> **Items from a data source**
::::

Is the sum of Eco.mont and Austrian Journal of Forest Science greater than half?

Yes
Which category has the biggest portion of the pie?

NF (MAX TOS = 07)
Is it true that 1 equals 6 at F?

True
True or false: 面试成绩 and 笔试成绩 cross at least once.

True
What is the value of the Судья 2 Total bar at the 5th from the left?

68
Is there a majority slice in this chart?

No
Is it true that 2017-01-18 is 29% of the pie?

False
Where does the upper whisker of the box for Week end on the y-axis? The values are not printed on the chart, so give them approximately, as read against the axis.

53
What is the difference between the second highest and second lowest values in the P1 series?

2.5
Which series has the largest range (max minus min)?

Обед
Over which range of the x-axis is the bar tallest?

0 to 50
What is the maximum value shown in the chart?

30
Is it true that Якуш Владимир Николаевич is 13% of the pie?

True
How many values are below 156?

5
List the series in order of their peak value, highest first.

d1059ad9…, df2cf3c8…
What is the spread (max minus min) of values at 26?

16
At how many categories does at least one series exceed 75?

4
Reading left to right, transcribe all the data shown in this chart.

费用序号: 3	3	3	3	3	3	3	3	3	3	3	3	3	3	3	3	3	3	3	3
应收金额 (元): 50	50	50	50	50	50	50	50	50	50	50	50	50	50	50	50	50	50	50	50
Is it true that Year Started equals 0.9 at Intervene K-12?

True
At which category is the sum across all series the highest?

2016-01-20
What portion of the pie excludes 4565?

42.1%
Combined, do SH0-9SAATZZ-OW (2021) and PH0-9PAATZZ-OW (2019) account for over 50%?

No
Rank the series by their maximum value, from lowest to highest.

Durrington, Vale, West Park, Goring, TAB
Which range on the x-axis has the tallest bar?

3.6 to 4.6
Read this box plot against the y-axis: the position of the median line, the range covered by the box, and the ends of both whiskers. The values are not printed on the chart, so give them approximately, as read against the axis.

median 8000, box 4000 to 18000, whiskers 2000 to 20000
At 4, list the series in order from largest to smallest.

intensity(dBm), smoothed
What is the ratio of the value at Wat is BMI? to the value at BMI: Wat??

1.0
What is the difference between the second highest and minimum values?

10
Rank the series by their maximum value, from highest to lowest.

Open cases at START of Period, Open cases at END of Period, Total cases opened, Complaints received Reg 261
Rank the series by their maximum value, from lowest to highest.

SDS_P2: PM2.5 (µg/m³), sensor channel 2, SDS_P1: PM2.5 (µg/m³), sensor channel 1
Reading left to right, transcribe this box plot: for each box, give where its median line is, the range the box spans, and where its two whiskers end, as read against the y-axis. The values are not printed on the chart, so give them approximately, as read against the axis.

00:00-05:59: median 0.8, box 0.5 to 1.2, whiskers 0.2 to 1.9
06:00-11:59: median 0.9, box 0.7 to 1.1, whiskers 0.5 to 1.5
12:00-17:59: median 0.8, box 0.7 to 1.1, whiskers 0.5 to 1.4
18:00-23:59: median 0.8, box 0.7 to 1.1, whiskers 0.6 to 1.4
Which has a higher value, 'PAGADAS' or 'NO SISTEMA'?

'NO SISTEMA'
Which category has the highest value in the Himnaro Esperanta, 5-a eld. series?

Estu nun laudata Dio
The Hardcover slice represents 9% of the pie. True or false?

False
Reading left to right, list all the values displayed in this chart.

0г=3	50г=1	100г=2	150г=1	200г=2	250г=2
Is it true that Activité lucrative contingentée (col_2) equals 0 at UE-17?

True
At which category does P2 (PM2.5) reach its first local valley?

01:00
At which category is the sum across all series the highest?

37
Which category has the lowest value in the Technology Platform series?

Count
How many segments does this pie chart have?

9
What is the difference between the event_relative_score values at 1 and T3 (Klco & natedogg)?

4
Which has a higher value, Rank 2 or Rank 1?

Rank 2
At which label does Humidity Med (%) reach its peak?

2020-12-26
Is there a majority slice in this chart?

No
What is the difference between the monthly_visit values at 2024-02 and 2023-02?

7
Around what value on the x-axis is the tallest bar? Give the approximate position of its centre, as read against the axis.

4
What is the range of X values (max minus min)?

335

::::

> **Task statement**
Convert the lines above into a numbered list, leaving out the blank lines.

> **Output for this exercise**
1. Is the sum of Eco.mont and Austrian Journal of Forest Science greater than half?
2. Yes
3. Which category has the biggest portion of the pie?
4. NF (MAX TOS = 07)
5. Is it true that 1 equals 6 at F?
6. True
7. True or false: 面试成绩 and 笔试成绩 cross at least once.
8. True
9. What is the value of the Судья 2 Total bar at the 5th from the left?
10. 68
11. Is there a majority slice in this chart?
12. No
13. Is it true that 2017-01-18 is 29% of the pie?
14. False
15. Where does the upper whisker of the box for Week end on the y-axis? The values are not printed on the chart, so give them approximately, as read against the axis.
16. 53
17. What is the difference between the second highest and second lowest values in the P1 series?
18. 2.5
19. Which series has the largest range (max minus min)?
20. Обед
21. Over which range of the x-axis is the bar tallest?
22. 0 to 50
23. What is the maximum value shown in the chart?
24. 30
25. Is it true that Якуш Владимир Николаевич is 13% of the pie?
26. True
27. How many values are below 156?
28. 5
29. List the series in order of their peak value, highest first.
30. d1059ad9…, df2cf3c8…
31. What is the spread (max minus min) of values at 26?
32. 16
33. At how many categories does at least one series exceed 75?
34. 4
35. Reading left to right, transcribe all the data shown in this chart.
36. 费用序号: 3	3	3	3	3	3	3	3	3	3	3	3	3	3	3	3	3	3	3	3
37. 应收金额 (元): 50	50	50	50	50	50	50	50	50	50	50	50	50	50	50	50	50	50	50	50
38. Is it true that Year Started equals 0.9 at Intervene K-12?
39. True
40. At which category is the sum across all series the highest?
41. 2016-01-20
42. What portion of the pie excludes 4565?
43. 42.1%
44. Combined, do SH0-9SAATZZ-OW (2021) and PH0-9PAATZZ-OW (2019) account for over 50%?
45. No
46. Rank the series by their maximum value, from lowest to highest.
47. Durrington, Vale, West Park, Goring, TAB
48. Which range on the x-axis has the tallest bar?
49. 3.6 to 4.6
50. Read this box plot against the y-axis: the position of the median line, the range covered by the box, and the ends of both whiskers. The values are not printed on the chart, so give them approximately, as read against the axis.
51. median 8000, box 4000 to 18000, whiskers 2000 to 20000
52. At 4, list the series in order from largest to smallest.
53. intensity(dBm), smoothed
54. What is the ratio of the value at Wat is BMI? to the value at BMI: Wat??
55. 1.0
56. What is the difference between the second highest and minimum values?
57. 10
58. Rank the series by their maximum value, from highest to lowest.
59. Open cases at START of Period, Open cases at END of Period, Total cases opened, Complaints received Reg 261
60. Rank the series by their maximum value, from lowest to highest.
61. SDS_P2: PM2.5 (µg/m³), sensor channel 2, SDS_P1: PM2.5 (µg/m³), sensor channel 1
62. Reading left to right, transcribe this box plot: for each box, give where its median line is, the range the box spans, and where its two whiskers end, as read against the y-axis. The values are not printed on the chart, so give them approximately, as read against the axis.
63. 00:00-05:59: median 0.8, box 0.5 to 1.2, whiskers 0.2 to 1.9
64. 06:00-11:59: median 0.9, box 0.7 to 1.1, whiskers 0.5 to 1.5
65. 12:00-17:59: median 0.8, box 0.7 to 1.1, whiskers 0.5 to 1.4
66. 18:00-23:59: median 0.8, box 0.7 to 1.1, whiskers 0.6 to 1.4
67. Which has a higher value, 'PAGADAS' or 'NO SISTEMA'?
68. 'NO SISTEMA'
69. Which category has the highest value in the Himnaro Esperanta, 5-a eld. series?
70. Estu nun laudata Dio
71. The Hardcover slice represents 9% of the pie. True or false?
72. False
73. Reading left to right, list all the values displayed in this chart.
74. 0г=3	50г=1	100г=2	150г=1	200г=2	250г=2
75. Is it true that Activité lucrative contingentée (col_2) equals 0 at UE-17?
76. True
77. At which category does P2 (PM2.5) reach its first local valley?
78. 01:00
79. At which category is the sum across all series the highest?
80. 37
81. Which category has the lowest value in the Technology Platform series?
82. Count
83. How many segments does this pie chart have?
84. 9
85. What is the difference between the event_relative_score values at 1 and T3 (Klco & natedogg)?
86. 4
87. Which has a higher value, Rank 2 or Rank 1?
88. Rank 2
89. At which label does Humidity Med (%) reach its peak?
90. 2020-12-26
91. Is there a majority slice in this chart?
92. No
93. What is the difference between the monthly_visit values at 2024-02 and 2023-02?
94. 7
95. Around what value on the x-axis is the tallest bar? Give the approximate position of its centre, as read against the axis.
96. 4
97. What is the range of X values (max minus min)?
98. 335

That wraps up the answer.